TRY IT:
Go line by line through the data below and count those that hold "text". Return only the number.

RECORDS FOR THIS TASK:
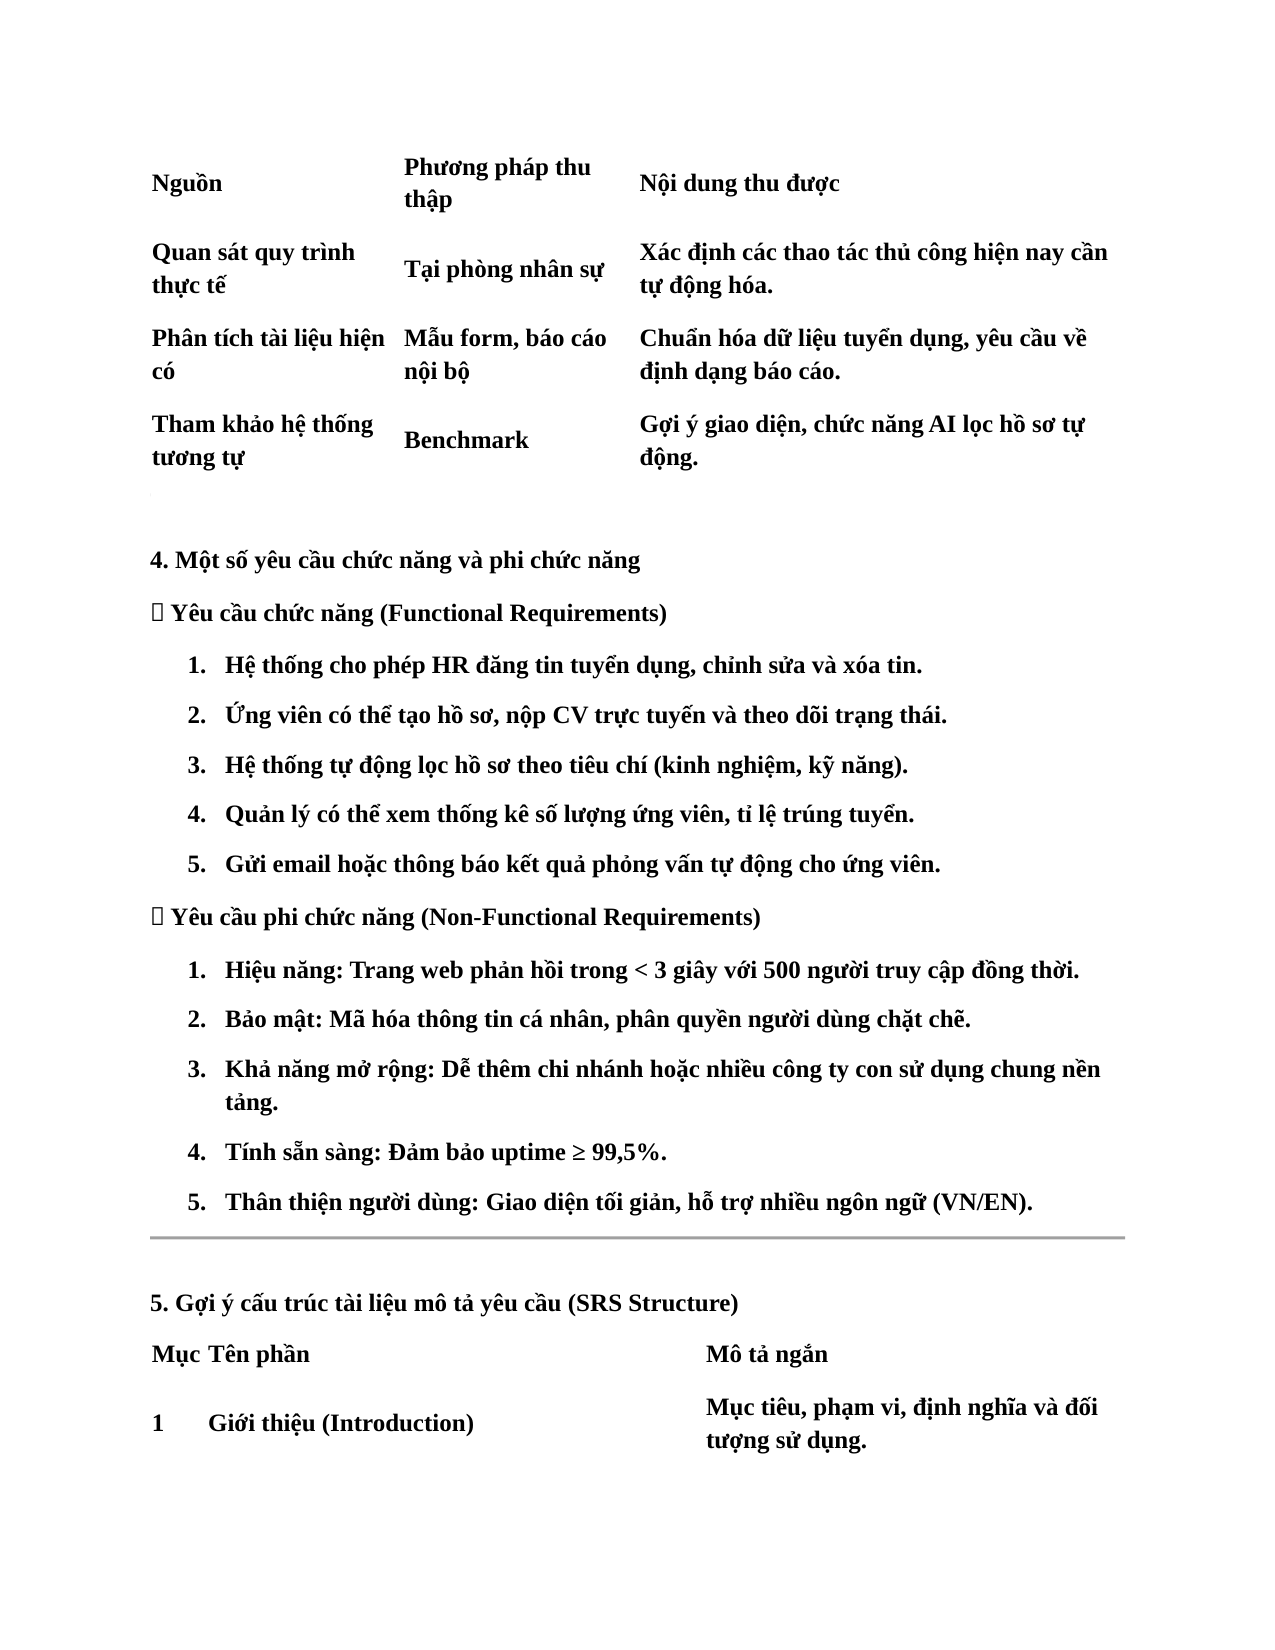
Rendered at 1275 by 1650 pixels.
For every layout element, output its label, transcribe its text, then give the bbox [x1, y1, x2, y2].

list Ứng viên có thể tạo hồ sơ, nộp CV trực tuyến và theo dõi trạng thái. [187, 700, 1125, 729]
table_header Nguồn [150, 150, 402, 236]
list Bảo mật: Mã hóa thông tin cá nhân, phân quyền người dùng chặt chẽ. [187, 1004, 1125, 1033]
table_header Mô tả ngắn [704, 1338, 1125, 1390]
table_header Phương pháp thu thập [403, 150, 638, 236]
list Tính sẵn sàng: Đảm bảo uptime ≥ 99,5%. [187, 1137, 1125, 1166]
table_cell Mẫu form, báo cáo nội bộ [403, 322, 638, 407]
table_cell Quan sát quy trình thực tế [150, 236, 402, 322]
text 🔹 Yêu cầu chức năng (Functional Requirements) [150, 595, 1125, 629]
table_cell Gợi ý giao diện, chức năng AI lọc hồ sơ tự động. [638, 408, 1125, 493]
table_header Nội dung thu được [638, 150, 1125, 236]
table_cell Phân tích tài liệu hiện có [150, 322, 402, 407]
list Hệ thống cho phép HR đăng tin tuyển dụng, chỉnh sửa và xóa tin. [187, 651, 1125, 679]
list Gửi email hoặc thông báo kết quả phỏng vấn tự động cho ứng viên. [187, 849, 1125, 878]
table_cell Tại phòng nhân sự [403, 236, 638, 322]
table_cell Xác định các thao tác thủ công hiện nay cần tự động hóa. [638, 236, 1125, 322]
table_cell Benchmark [403, 408, 638, 493]
table_header Mục [150, 1338, 206, 1390]
list Thân thiện người dùng: Giao diện tối giản, hỗ trợ nhiều ngôn ngữ (VN/EN). [187, 1187, 1125, 1215]
list Hệ thống tự động lọc hồ sơ theo tiêu chí (kinh nghiệm, kỹ năng). [187, 750, 1125, 779]
text 🔹 Yêu cầu phi chức năng (Non-Functional Requirements) [150, 899, 1125, 933]
table_cell Chuẩn hóa dữ liệu tuyển dụng, yêu cầu về định dạng báo cáo. [638, 322, 1125, 407]
text 4. Một số yêu cầu chức năng và phi chức năng [150, 545, 1125, 574]
table_cell Giới thiệu (Introduction) [206, 1390, 704, 1476]
table_cell Tham khảo hệ thống tương tự [150, 408, 402, 493]
table_cell 1 [150, 1390, 206, 1476]
list Hiệu năng: Trang web phản hồi trong < 3 giây với 500 người truy cập đồng thời. [187, 955, 1125, 983]
list Khả năng mở rộng: Dễ thêm chi nhánh hoặc nhiều công ty con sử dụng chung nền tảng. [187, 1054, 1125, 1116]
table_cell Mục tiêu, phạm vi, định nghĩa và đối tượng sử dụng. [704, 1390, 1125, 1476]
list Quản lý có thể xem thống kê số lượng ứng viên, tỉ lệ trúng tuyển. [187, 799, 1125, 828]
table_header Tên phần [206, 1338, 704, 1390]
text 5. Gợi ý cấu trúc tài liệu mô tả yêu cầu (SRS Structure) [150, 1288, 1125, 1317]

TASK ANSWER:
5